There are portraits of filmmaker Norman McLaren, relaxed in sock feet, of Marshall McLuhan with a TV allusion to the global village and of Glenn Gould typically hunched over a piano. There is Nina Raginsky’s simply wonderful portrait of W.A.C. “Wacky” Bennett, the New Brunswicker who remains British Columbia’s longest-serving premier, here shown as comically exuberant in suit and derby hat and looking, frankly, like a contestant in Monty Python’s race for upper-class twits.
There is conceptual work throughout the exhibition, from Jack Dale’s 1970 three-dimensional, cubist portrait of a nude female, printed with breathtaking fragility on many small panes of glass, to Stan Denniston’s pair of photographs of intersections in Montreal and San Fransisco, paired solely because each crossing reminded the photographer of the other. It’s about “the whole idea of photographs and sites and memory,” says Kunard, who adds, “It’s a conceptual project so it’s meant to be a little over the top.”
There’s a photograph by David McMillan of a residential scene in Winnipeg, and Kunard confirms that “it looks very Winnipeg to me.” I’ll take her word for it, as I’ve been to Winnipeg only once, briefly, the entire time under the skeptical glare of the father of my soon-to-be-ex-girlfriend, a scrutiny that kept me from noting the scenery.
One room is, Kunard explains, “the identity room. It’s mainly about gender, about ideas of who was the subject, and different ways of playing with the photograph.” The portraits within stoke just about every note on the keyboard of emotional response. Shelley Niro makes wry comment on the anniversary of Columbus’s “discovery” of America by posing as Marilyn Monroe with her white dress blown up, here by a small, plastic fan, and titled The 500 Year Itch.
In another self portrait Rafael Goldchain imagines himself as a 19th-century ancestor from Poland, a face from the Jewish diaspora. It is a quiet but dark, brooding image, and a powerful study in black.
From Evergon — one of many artists with Ottawa roots in the show — comes a huge Polaroid print, Le Pantin, 1985, in which an older man above manipulates a puppet as a young, nude male below appears to hold up the raised platform. The setting is theatrical, rich in fabric, texture and light, and it provokes contemplation on the relationship between artist and subject, and how gay sexuality is seen in contemporary culture.

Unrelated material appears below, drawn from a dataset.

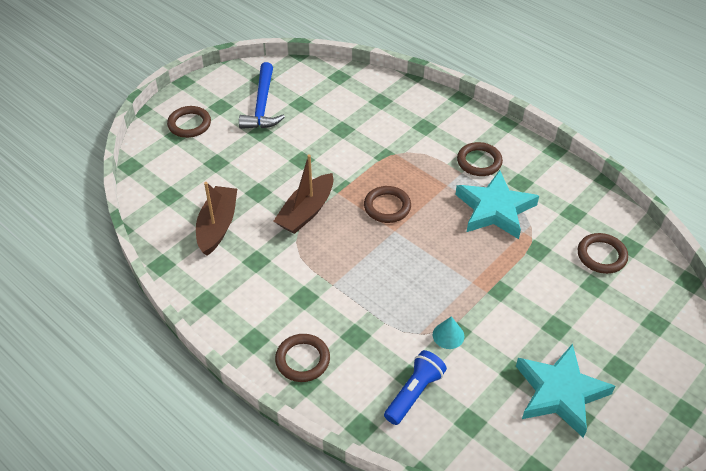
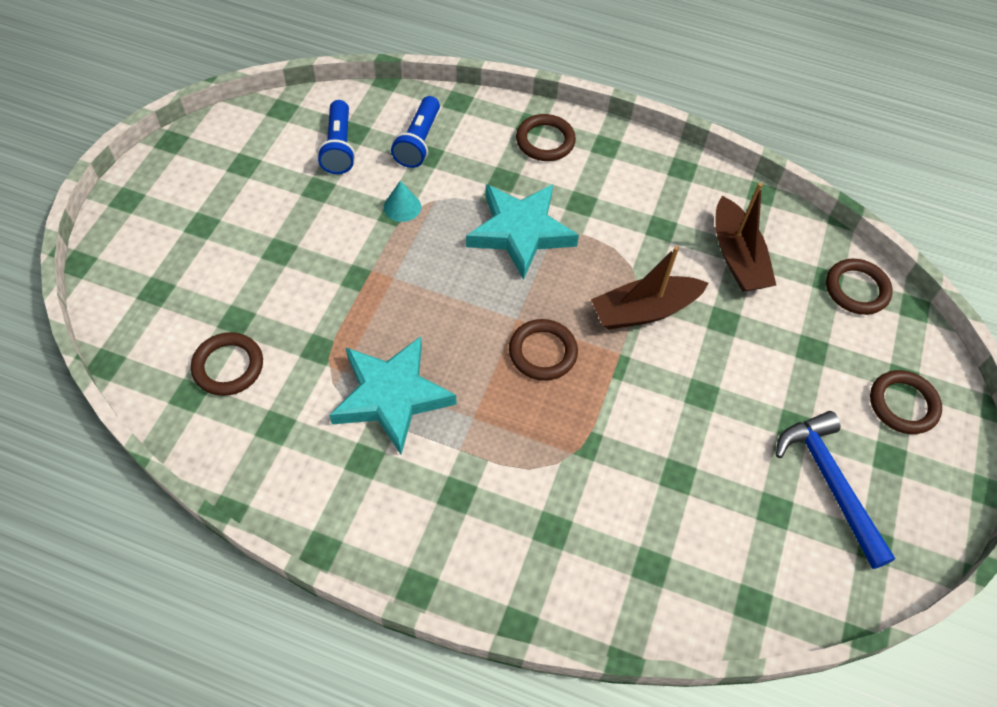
camera: 155 degrees right, 10 degrees up
(306, 211) = (644, 311): brown boat -> brown boat turned 120 degrees counterclockwise
(479, 162) = (439, 481): brown ring -> brown ring (856, 289)
(487, 409) = (339, 147): none -> blue flashlight
(560, 393) = (265, 182): turquoise star -> turquoise star (520, 232)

There is whimsy: Barbara Astman surrounds two self-portraits with flowers and bluebirds printed on fabric and stitched into a plastic cover, all titled Barbara coming . . . Barbara Going.
There is the spectre of death: Donigan Cumming Nov. 21, 1991, from Harry’s Diary, is paired with journal excerpts by the subject, who was dying of cancer, that reflect fears of getting old, of losing relationships. The installation demonstrates “the predatory nature of much documentary photography,” says the exhibition catalogue, while also revealing the depth of a long relationship between artist and subject.
There is trickery: Serge Tousignant’s arrangement of sticks on a sandy shore is hardly recognizable as a photograph, until it is seen closely and appreciated for its simplicity and stillness.
The exhibition is a diverse and richly satisfying survey of 40 years when Canada grew to see photography differently.
“Photography really started to be understood and appreciated in Canada as an art form, in itself as a contemporary kind of art form, starting in the ’60s,” Kunard says. “And then once you get up to 2000 you start getting into digital printing, inkjet printing, and I didn’t want to deal with the digital right at the moment. I thought that’s another show.”
Photography in Canada; 1960-2000, continues to Sept. 17.